A fama repentina divide seu coração. “A parte boa é que todo mundo me dá parabéns e fala que eu mandei bem. O outro lado é que não consegui fazer mais nada. Todo mundo quer tirar foto comigo”, diz levantando os braços finos.

Da mesma forma que a pira no centro representa uma virada de página para a Candelária, ela marca uma volta por cima pessoal para Jorge. Depois de ter sido abandonado pela mãe quando nasceu, ele passou a infância morando em abrigos para órfãos. Foi adotado pelo casal Alberto e Ana Paula. Hoje, está bem. “Não gosto muito de falar em orgulho, mas estou muito feliz com tudo o que aconteceu. Ele está muito feliz, um pouco assustado, mas feliz”, disse a mãe.

Jorge é atleta da Vila Olímpica da Mangueira, projeto que oferece aulas de vários esportes, entre eles o atletismo.

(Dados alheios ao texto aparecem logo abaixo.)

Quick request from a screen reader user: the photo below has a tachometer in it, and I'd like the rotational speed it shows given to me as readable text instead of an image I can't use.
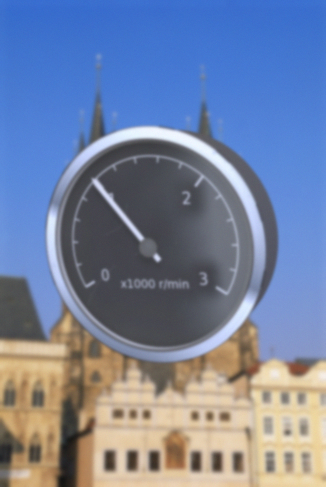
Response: 1000 rpm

Sua intenção inicial era o pentatlo, prova que reúne natação, equitação, tiro, corrida e ciclismo. Como ele não gosta muito de nadar, vai ficar só a corrida mesmo. Quem o acompanha afirma que ele é um dos favoritos para a disputa dos 250 m e 1000 m, modalidades dos Jogos Escolares. Deve viajar para a Paraíba para sua primeira disputa.

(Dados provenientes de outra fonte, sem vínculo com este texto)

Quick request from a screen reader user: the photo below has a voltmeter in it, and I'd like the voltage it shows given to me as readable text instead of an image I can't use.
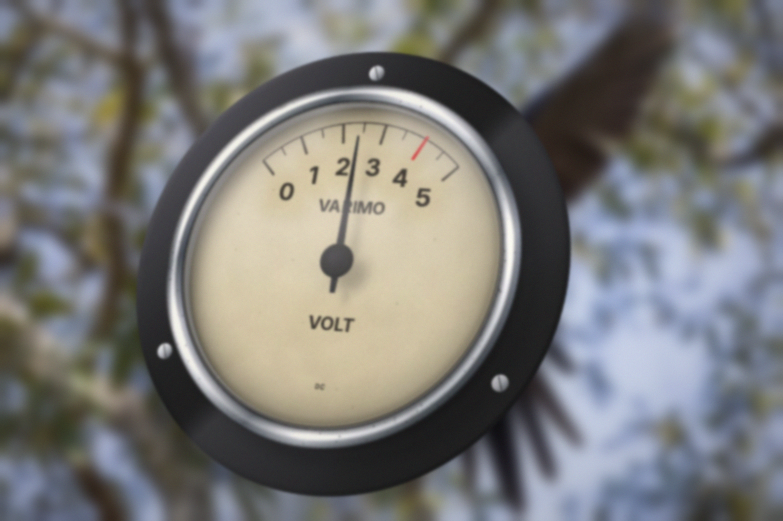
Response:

A pira virou ponto turístico instantâneo. Ontem, o local entre a igreja e a região da Baía de Guanabara estava lotada. Virou um centro olímpico para quem quisesse assistir às competições. Na hora da natação, no meio da tarde, o narrador tinha de competir com um show de música eletrônica no palco ao lado. Todo mundo queria fazer uma selfie com a pira. E se pudesse juntar o Jorge, melhor.

“Escuta, você não é o menino que acendeu o fogo da Olimpíada? Posso tirar uma foto?”, pergunta um ciclista para angústia do pai de Jorge.